HHP’s chair David Thomas said: “We need to be there as a safety net to catch individuals so they can start their journey out of homelessness in a secure environment.

“This helps to get people off the streets, which is an important step but it is only a temporary solution.

“As a charity we realised we needed to do more - gain the confidence and trust of clients and support them as they work to change a chaotic lifestyle which they have had for years.

“Move on housing helps clients to gradually take on greater responsibility for their own life and decisions whilst the level of support required is reduced.

“In this way, the client moves into their own place having developed the skills to budget, cook and manage their tenancy.

“In this way, we can break the cycle of homeless.”
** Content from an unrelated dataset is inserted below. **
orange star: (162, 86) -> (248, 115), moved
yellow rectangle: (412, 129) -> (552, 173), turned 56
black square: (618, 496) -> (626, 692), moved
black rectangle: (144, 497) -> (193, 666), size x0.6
Harrogate is a far from average town and HHP is well aware that its service users do not always fit the ‘traditional’ image of a homeless person.

Instead, HHP like to act as a good parent when appropriate, preparing their charges to enter the big world.

HHP chief executive Francis McAllister said: “In HHP we are clear about our role – which can be a bit like a parent. But we understand everyone does not change their life the first time they try – we all need support, guidance and love.

“Clients are like everyone else – they are individuals and there are multiple reasons why they are homeless.

“People do not choose to become addicted to drugs and/or alcohol.

“Frequently this addiction covers more deep rooted issues, such as abuse, family break up, mental health issues and rejection.”

It is for this reasons that HHP has always worked so closely with local authorities, community groups and charities.

Mr McAllister said: “When a client learns how to manage their addiction then the deeper issues also need to be tackled so that the person can move on. That is why organisations need to work together.”